Depression currently affects close to 2 million Canadians and is the leading cause of disability worldwide. Pharmacological treatments (antidepressant medication) and psychological treatments such as cognitive-behavioural therapy are available for depression, but the majority of those who receive treatment have an unsatisfactory response. On average, the combination of pharmacological and psychological treatment achieves better results than either treatment alone.

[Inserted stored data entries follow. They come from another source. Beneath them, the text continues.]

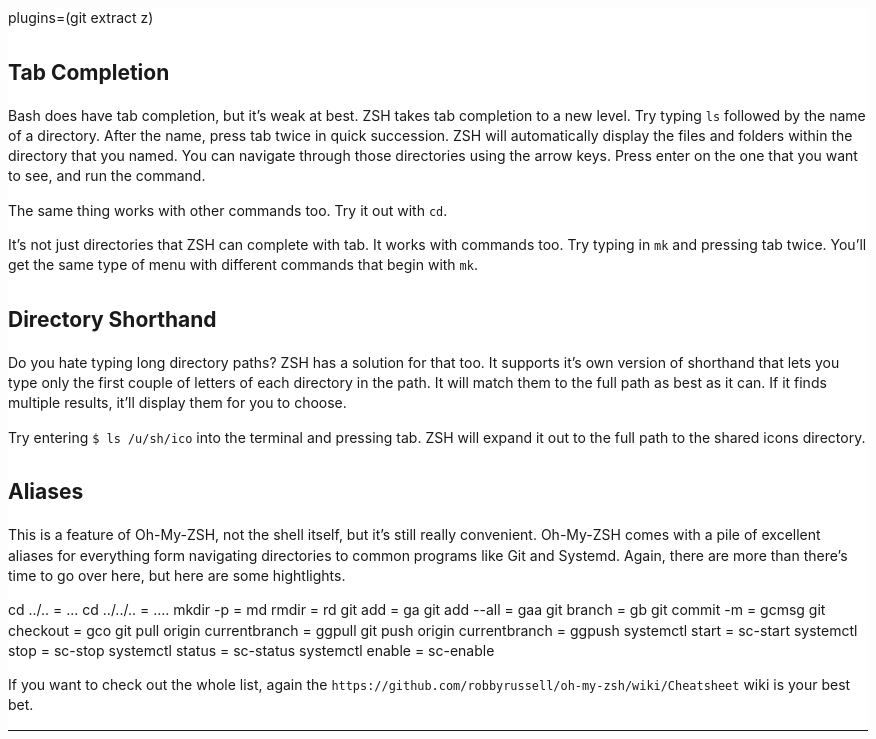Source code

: plugins=(git extract z)

## Tab Completion

Bash does have tab completion, but it’s weak at best. ZSH takes tab completion to a new level. Try typing `ls` followed by the name of a directory. After the name, press tab twice in quick succession. ZSH will automatically display the files and folders within the directory that you named. You can navigate through those directories using the arrow keys. Press enter on the one that you want to see, and run the command.

The same thing works with other commands too. Try it out with `cd`.

It’s not just directories that ZSH can complete with tab. It works with commands too. Try typing in `mk` and pressing tab twice. You’ll get the same type of menu with different commands that begin with `mk`.

## Directory Shorthand

Do you hate typing long directory paths? ZSH has a solution for that too. It supports it’s own version of shorthand that lets you type only the first couple of letters of each directory in the path. It will match them to the full path as best as it can. If it finds multiple results, it’ll display them for you to choose.

Try entering `$ ls /u/sh/ico` into the terminal and pressing tab. ZSH will expand it out to the full path to the shared icons directory.

## Aliases

This is a feature of Oh-My-ZSH, not the shell itself, but it’s still really convenient. Oh-My-ZSH comes with a pile of excellent aliases for everything form navigating directories to common programs like Git and Systemd. Again, there are more than there’s time to go over here, but here are some hightlights.

cd ../.. = ...
cd ../../.. = ....
mkdir -p = md
rmdir = rd
git add = ga
git add --all = gaa
git branch = gb
git commit -m = gcmsg
git checkout = gco
git pull origin currentbranch = ggpull
git push origin currentbranch = ggpush
systemctl start = sc-start
systemctl stop = sc-stop
systemctl status = sc-status
systemctl enable = sc-enable

If you want to check out the whole list, again the `https://github.com/robbyrussell/oh-my-zsh/wiki/Cheatsheet` wiki is your best bet.

___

However, the apparently superior results of combination treatment may be due to the fact that different individuals preferentially respond to pharmacological or psychological treatment. The invesitagtors have discovered several clinical factors and biomarkers that predict poor response to commonly used antidepressant medication: history of childhood maltreatment, loss of interest and reduced activity, a biomarker of systemic inflammation, and a genetic marker of sensitivity to environment. Indirect evidence suggests that the same factors may indicate the need for psychological treatment, but their usefulness as differential predictors of psychological and pharmacological treatment outcomes remains to be established. The investigators will test the hypothesis that a pre-determined clinical variables (history of childhood maltreatment, loss of interest and reduced activity) and biomarkers (serum C-reactive protein, a marker of systemic inflammation, and insulin resistence, an indicator of metabolic health) differentially predict response to antidepressants and to cognitive-behavioural psychotherapy with clinically significant accuracy. If this hypothesis is supported, the resulting predictor will allow personalized selection of treatment for depression, leading to improved outcomes and healthcare efficiency. Additional objectives include replication of additional predictors and integrative analyses aimed at refining the treatment choice algorithms.

Eligibility

Min Age: 18 Years

Inclusion Criteria4

a diagnosis of MDD or PDD established with the Structured Clinical Interview for DSM-5 (SCID-5), and depression being the primary problem requiring clinical attention (judgement of intake clinician).
a minimum current severity of 14 on the 17-item Hamilton Rating Scale for Depression (HRSD-17)
a cumulative duration of depression of at least two months (this will exclude short-lasting first depressive episodes that do not require treatment of this intensity), age 18 or more (no upper limit)
capacity to provide informed consent.

Exclusion Criteria7

lifetime diagnosis of bipolar disorder, schizophrenia, schizophreniform disorder, schizoaffective disorder, or current alcohol or drug use disorder
pregnancy
recent receipt of adequate trial of psychological treatment (10 or more sessions in the past 12 months)
recently introduced antidepressant medication (new antidepressant in past 12 weeks or dose increase in the past 6 weeks)
previous non-response to two or more of study medications
acute suicide risk (MADRS suicide item≥4)
current psychotic symptoms.

Interventions

BEHAVIORALCognitive Behavioral Therapy

CBT will be delivered in a one-to-one face-to-face format by trained Masters or PhD level CBT therapists who will follow a protocol adapted from existing manuals and piloted in the participating centres. Up to 20 sessions will be offered over 18 weeks, initially twice per week, then weekly and later spaced to every other week. The treatment will have core obligatory modules and flexible elements adaptable to participant's maintaining factors.

DRUGPharmacotherapy

Pharmacotherapy will be prescribed and adjusted by psychiatrists in 20-30 minute pharmacotherapy sessions once every two weeks. The manual-guided best-evidence pharmacotherapy will follow current guidelines for first, second and third line treatment.41 The primary focus will be on serotonin-reuptake inhibiting antidepressant (escitalopram 5-20mg, sertraline 50-200 mg daily) monotherapy, which may remain the only treatment for the majority of participants. Augmentation (aripiprazole 2-10mg, bupropione 150-450mg) will be offered to participants with partial response. The manual, developed as part of Canadian Biomarker Integration Network in Depression (CAN-BIND).43, also specifies admissible supportive therapeutic elements and prohibits CBT-specific techniques.